What Aman have done here is written some code to detect the bug but instead of a normal error message he asks the tester to contact him directly and prepare for a debugging session. The issue is that this error message made its way into a production build and were sent out to users. The user did not have access to their internal slack as QA would have and likely did not have access to the debug console requested. So the fix was to remove the message, either only from the production build if they still had not figured out the bug or if they had fixed the bug to remove the message from all builds.
Probably something from a dev build sneak into production
AI : Actually Indian
Aman Sanger is a New Yorker, not an Indian. He's one of the founders of Cursor.
of Indian descent obviously?
idk could just as well be Pakistani.
Pakistani Denzel
Don't care - sounds Indian enough.
Spoken like ICE.
It's tongue in cheek as someone said.
[deleted]
Yeah, this is a no-no, akin to calling black french people Africans instead of French, which is pretty racist.
Do better.
It’s obviously tounge in cheek
"No, see this can't be racist because it's a joke! About his race!"
Being a dick and being a dick "sarcastically" is pretty much the same thing. It's just rude.
So that's the phrase, good to know.
Indian name
No that’s builder.ai
ASI - Aman Sanger Intelligence
By god, he's not even followed one flashy CSS tutorial.

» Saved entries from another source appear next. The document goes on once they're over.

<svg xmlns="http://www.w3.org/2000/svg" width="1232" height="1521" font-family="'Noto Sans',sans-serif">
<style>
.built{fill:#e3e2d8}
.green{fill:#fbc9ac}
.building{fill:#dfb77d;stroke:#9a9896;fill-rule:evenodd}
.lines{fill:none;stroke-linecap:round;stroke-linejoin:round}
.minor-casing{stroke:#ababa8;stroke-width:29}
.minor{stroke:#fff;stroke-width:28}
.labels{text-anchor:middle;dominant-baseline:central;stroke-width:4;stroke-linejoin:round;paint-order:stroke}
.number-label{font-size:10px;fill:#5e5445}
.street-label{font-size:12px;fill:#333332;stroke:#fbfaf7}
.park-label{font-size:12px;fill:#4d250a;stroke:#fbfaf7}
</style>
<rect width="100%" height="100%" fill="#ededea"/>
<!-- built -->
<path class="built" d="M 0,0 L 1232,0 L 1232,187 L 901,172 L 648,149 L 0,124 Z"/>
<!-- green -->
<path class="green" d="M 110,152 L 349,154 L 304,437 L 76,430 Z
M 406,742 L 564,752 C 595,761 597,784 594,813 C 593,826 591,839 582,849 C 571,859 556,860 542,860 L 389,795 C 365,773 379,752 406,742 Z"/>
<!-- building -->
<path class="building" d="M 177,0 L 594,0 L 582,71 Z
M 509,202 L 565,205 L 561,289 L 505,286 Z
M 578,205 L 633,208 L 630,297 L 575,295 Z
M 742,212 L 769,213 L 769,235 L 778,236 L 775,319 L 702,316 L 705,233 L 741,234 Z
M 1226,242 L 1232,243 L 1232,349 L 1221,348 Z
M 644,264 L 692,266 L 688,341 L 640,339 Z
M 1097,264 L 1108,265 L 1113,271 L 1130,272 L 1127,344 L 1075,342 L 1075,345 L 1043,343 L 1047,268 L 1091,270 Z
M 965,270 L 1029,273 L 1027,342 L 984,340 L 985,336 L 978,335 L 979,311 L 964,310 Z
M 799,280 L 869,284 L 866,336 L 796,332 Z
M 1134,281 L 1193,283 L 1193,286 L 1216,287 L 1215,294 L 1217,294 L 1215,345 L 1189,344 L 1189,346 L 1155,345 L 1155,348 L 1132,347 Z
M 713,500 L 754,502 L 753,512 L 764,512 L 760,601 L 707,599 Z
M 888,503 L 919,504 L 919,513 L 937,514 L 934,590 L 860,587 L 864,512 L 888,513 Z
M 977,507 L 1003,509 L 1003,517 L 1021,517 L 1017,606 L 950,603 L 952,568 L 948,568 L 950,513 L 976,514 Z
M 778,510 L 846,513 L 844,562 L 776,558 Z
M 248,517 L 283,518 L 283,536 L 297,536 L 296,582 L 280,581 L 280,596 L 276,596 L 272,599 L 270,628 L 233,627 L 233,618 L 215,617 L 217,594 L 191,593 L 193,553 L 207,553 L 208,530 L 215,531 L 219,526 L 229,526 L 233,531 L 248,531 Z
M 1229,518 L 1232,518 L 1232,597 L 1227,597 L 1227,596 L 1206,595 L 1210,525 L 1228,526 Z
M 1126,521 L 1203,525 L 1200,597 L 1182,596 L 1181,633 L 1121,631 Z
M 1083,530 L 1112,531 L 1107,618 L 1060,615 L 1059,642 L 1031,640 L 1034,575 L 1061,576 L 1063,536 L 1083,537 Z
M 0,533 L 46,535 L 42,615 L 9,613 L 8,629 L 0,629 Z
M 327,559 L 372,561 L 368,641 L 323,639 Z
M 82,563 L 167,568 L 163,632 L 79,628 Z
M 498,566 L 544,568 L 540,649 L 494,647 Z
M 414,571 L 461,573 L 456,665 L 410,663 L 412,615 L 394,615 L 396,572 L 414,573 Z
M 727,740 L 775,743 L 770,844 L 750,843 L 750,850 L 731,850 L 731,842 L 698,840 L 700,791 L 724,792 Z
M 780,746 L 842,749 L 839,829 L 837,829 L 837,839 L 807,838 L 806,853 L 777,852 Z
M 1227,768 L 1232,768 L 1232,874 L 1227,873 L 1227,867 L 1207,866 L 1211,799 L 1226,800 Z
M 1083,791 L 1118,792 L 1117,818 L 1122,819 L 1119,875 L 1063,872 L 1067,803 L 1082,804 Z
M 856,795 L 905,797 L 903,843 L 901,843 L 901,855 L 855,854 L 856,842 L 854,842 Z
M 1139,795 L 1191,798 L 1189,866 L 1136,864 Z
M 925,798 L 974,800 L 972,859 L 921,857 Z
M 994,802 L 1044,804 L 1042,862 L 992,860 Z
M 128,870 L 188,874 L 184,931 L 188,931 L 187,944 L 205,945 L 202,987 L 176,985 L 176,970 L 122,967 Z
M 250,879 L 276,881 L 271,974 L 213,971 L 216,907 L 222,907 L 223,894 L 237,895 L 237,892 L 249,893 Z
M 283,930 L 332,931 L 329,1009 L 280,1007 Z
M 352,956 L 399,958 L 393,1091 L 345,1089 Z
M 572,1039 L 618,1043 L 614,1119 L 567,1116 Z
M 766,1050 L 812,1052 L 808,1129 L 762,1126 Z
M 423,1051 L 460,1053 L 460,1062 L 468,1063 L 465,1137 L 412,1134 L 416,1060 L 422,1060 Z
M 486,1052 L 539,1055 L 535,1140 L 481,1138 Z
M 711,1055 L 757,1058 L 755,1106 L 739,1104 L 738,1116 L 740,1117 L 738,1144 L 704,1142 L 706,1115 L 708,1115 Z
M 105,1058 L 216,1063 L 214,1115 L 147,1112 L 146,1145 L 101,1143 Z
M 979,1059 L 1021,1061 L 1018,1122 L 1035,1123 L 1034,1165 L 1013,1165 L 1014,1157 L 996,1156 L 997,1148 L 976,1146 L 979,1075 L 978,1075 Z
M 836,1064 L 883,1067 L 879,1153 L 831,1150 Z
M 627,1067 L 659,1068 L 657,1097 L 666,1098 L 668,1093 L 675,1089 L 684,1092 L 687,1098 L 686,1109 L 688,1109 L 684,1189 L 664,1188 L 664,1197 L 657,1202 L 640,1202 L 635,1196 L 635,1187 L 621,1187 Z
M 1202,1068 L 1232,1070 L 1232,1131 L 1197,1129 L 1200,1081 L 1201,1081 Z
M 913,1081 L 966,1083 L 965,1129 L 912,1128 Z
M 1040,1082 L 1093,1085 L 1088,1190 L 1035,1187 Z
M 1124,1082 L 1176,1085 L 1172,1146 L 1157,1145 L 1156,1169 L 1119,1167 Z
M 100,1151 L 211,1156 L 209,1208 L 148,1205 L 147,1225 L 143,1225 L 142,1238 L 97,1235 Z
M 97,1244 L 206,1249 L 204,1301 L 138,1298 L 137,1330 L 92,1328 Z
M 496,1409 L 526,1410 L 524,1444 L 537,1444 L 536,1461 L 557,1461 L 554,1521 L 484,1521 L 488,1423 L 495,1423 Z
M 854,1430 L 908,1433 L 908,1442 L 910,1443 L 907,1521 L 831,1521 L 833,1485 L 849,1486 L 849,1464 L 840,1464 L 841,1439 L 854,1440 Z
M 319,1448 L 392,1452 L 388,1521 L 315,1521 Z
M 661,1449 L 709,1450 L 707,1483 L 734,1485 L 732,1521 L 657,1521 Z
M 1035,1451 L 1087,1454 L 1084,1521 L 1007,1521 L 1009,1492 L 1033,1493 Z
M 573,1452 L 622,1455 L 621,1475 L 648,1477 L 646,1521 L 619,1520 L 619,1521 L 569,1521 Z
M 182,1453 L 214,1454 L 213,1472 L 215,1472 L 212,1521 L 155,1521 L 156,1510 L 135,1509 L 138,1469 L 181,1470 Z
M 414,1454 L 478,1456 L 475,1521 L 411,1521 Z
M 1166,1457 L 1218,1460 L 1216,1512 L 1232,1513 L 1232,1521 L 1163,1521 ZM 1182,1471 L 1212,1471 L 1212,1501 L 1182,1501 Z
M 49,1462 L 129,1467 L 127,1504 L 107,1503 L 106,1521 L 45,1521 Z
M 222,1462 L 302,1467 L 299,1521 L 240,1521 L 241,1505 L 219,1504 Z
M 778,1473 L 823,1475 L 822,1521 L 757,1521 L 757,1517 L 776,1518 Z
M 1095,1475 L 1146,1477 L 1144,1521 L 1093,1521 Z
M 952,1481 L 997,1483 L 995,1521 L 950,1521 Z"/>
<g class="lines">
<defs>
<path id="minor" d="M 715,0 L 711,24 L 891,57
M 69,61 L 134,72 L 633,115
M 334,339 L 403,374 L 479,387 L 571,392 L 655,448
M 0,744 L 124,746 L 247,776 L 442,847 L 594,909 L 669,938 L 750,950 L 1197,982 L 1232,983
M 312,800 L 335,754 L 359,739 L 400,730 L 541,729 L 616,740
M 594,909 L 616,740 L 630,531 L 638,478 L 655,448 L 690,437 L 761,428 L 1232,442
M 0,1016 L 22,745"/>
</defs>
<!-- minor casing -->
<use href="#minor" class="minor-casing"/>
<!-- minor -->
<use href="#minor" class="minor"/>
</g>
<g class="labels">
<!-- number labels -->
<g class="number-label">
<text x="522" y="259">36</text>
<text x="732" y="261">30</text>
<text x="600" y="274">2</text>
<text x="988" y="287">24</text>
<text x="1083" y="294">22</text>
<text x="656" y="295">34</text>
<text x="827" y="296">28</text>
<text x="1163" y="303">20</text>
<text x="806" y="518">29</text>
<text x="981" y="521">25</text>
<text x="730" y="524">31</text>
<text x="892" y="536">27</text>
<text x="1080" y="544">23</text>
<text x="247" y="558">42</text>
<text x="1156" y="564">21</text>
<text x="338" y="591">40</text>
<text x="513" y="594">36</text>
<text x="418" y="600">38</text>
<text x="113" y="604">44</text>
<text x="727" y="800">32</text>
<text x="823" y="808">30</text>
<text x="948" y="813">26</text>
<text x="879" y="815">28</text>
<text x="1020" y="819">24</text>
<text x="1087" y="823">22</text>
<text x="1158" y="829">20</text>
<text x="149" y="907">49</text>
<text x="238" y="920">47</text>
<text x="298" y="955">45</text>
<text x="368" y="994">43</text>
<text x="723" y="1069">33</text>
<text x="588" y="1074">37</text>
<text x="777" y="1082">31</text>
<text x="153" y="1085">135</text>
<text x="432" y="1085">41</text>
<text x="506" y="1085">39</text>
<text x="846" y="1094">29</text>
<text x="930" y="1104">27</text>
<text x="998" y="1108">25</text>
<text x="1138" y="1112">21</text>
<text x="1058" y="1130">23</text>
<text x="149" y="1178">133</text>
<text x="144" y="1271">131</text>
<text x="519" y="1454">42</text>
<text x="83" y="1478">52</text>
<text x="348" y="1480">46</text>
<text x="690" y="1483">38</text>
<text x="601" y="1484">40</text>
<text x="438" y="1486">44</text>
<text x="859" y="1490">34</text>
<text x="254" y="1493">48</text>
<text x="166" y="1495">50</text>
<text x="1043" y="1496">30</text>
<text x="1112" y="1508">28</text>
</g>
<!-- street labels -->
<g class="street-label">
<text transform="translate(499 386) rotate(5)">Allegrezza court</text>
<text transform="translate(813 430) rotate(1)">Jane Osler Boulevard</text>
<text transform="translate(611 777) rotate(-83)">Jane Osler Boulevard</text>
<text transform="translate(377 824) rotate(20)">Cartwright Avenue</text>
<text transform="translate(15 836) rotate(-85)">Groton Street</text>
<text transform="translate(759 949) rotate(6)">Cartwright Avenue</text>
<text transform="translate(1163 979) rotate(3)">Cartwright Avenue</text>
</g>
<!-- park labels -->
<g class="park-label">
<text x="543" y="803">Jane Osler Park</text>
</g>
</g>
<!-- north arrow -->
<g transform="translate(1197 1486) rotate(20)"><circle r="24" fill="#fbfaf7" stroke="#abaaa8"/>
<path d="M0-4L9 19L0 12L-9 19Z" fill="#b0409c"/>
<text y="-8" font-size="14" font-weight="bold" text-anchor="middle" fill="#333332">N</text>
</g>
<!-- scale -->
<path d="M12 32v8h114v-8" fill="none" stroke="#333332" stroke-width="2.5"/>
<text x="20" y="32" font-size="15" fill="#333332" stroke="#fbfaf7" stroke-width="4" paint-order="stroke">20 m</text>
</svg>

In what world is Ready Player One a better book than The Dispossessed?? I do agree with him about Hyperion tho.
Not the lex Friedman podcast 😩
Dude gave Atlas Shrugged a perfect score with this comment: "The following month, I worked 100 hour weeks"
These AI techbros are such dipshits.
I was telling GPT that it should be able to contact their devs within certain thresholds 😆
Ping Aman in slack, he'll bugfix for a day. Teach Aman to slack... he'll tell you his code is compiling
At least now we know what it means to ping Aman in Slack - message gone, problem solved. Mission accomplished!
Im Aman, thats my name
I actually encountered this with my first / last name when internal error that mentions me was shown all the way to end users on UI. They did reach out to me and I had a very good laugh.
[removed]
i like how someone decided a bot that copies a paragraph from another comment in the same bloody thread would somehow be profitable
wait, is that a fix or did he just remove the message?
Well the user no longer gets an error message that means it's fixed, no?
When it shows 'Yes' does it mean that it is in 'Yes' state now or that it will become 'Yes' when the switch is triggered?
Yes
Or no
Maybe... I don't know, can you repeat the question?
Y () o
r/inclusiveor
yesno
Maybe()
Dev logic: if it works, it works
Aman is busy, he doesn't time to fix every shitty programmers problems.
Aman should have a chatbot called Aiman to deal with these types of issues
Aaaaaaand Aiman stopped programming and likes hitler now
it's been known for years that doing programming makes you a fascist
or a furry
The issue is actually caused by a part of the system owned by another team so not really Aman's responsibility to fix it
Yes
What's the difference?
legendary
Can't be positive for COVID if you don't test for it!
I think that just did a slack ping to kill the aman.